Text shown start

Monty Mark Patterson is a New Zealand international footballer who plays as a forward for New Zealand NRFL Division 1 club Manurewa.

Born in New Zealand, Patterson moved to England in 2013 where he played youth football for Ipswich Town.

He has represented New Zealand since debuting in the 2016 OFC Nations Cup. He has also represented New Zealand at youth level, including at the 2013 FIFA U-17 World Cup and the 2015 FIFA U-20 World Cup.

Club career

Ipswich Town
In 2013, when playing for Eastern Suburbs, Patterson had a successful trial at Ipswich Town and was subsequently offered a contract. He missed a significant amount of the 2015–16 Professional U21 Development League after breaking his leg in the first match of the season. He signed a one-year professional deal with Ipswich in July 2016. He went on to make his full senior debut on 22 August 2017, substituted on in a 2–1 EFL Cup defeat against Crystal Palace.

On 17 May 2018, it was announced Patterson was one of four players released from Ipswich.

Braintree Town (loan)
In October 2016 he joined Braintree Town of the National League on a month-long loan. He scored his first goal for the club in a win over Eastbourne Borough in the first round of the 2016–17 FA Cup. Patterson returned to Ipswich at the end of December 2016, after appearing eight times and scoring once in all competitions.

On 9 February 2017, Patterson returned to Braintree Town, this time on loan for the remainder of the 2016–17 campaign.

Wellington Phoenix (loan)
On 31 January 2018, Patterson was loaned to A-League club Wellington Phoenix until the end of the season.

OKC Energy
On 30 July 2018, Patterson signed with United Soccer League side OKC Energy. He was released by the team at the end of their 2018 season.

Text shown end
Entries provided start

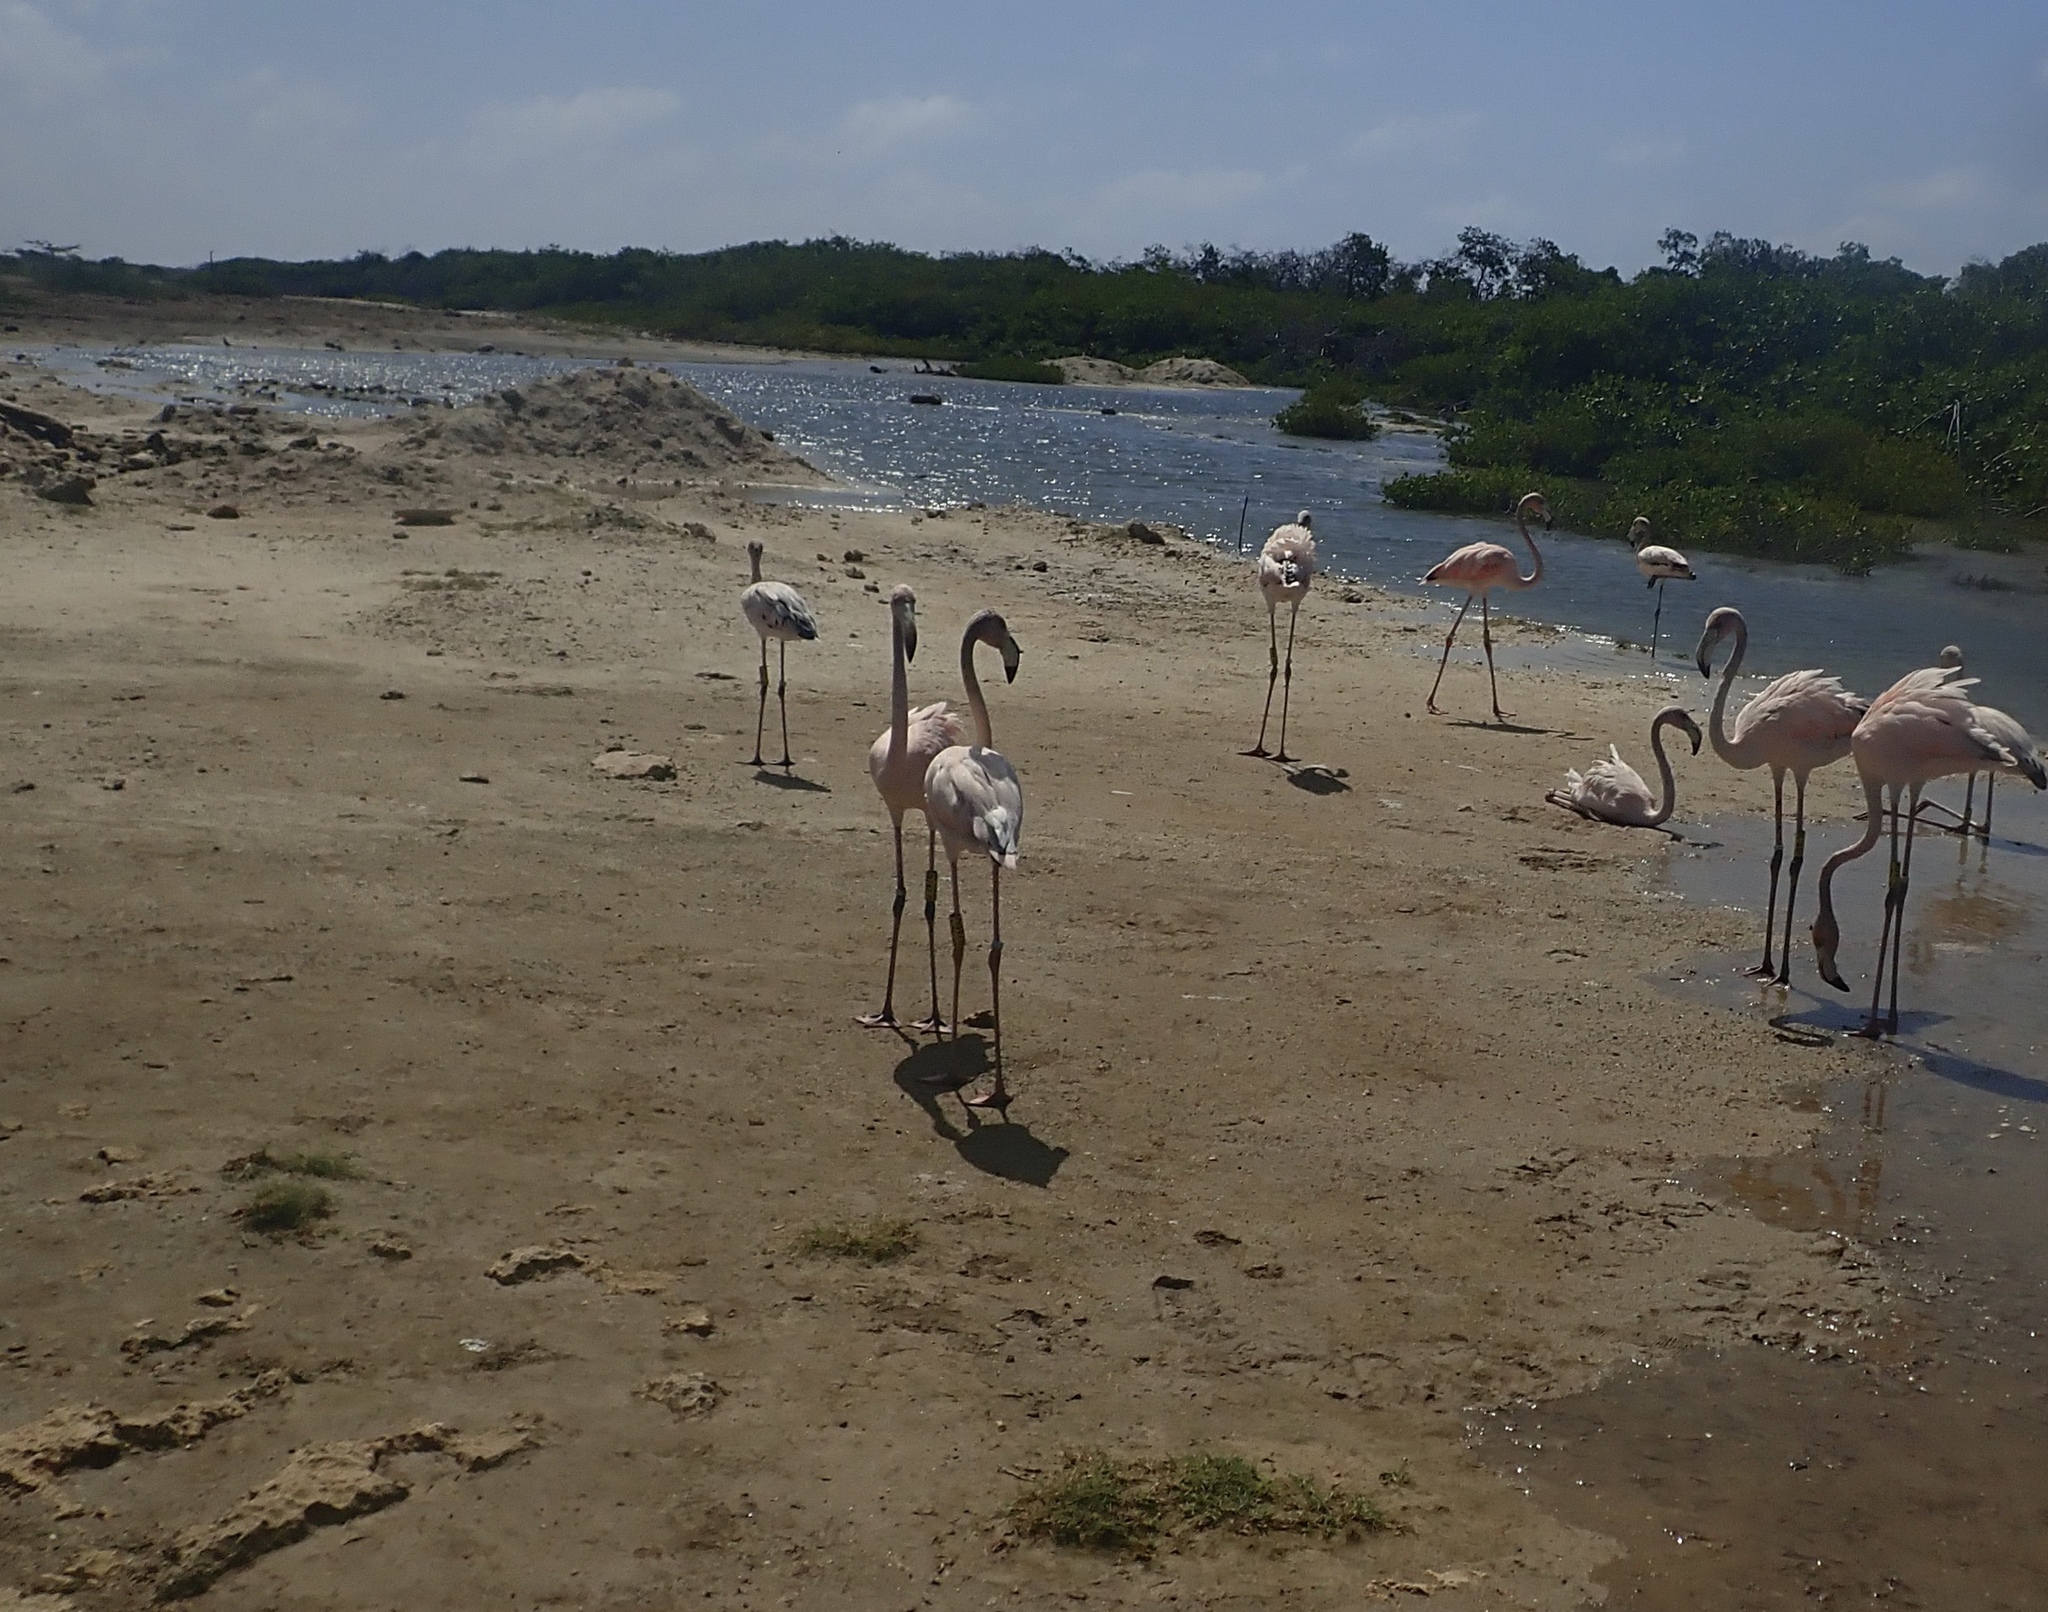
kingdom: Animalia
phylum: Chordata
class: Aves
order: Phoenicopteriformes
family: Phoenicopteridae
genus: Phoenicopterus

Entries provided end

» **Instruction**:
Answer these questions from the text about Monty Patterson above:
1. Which club was Patterson playing for when he had his trial at Ipswich Town?
2. Which team were Ipswich facing when Patterson made his full senior debut?
3. Which A-League club took Patterson on loan on 31 January 2018?

» **Answer for the task**:
1. Eastern Suburbs
2. Crystal Palace
3. Wellington Phoenix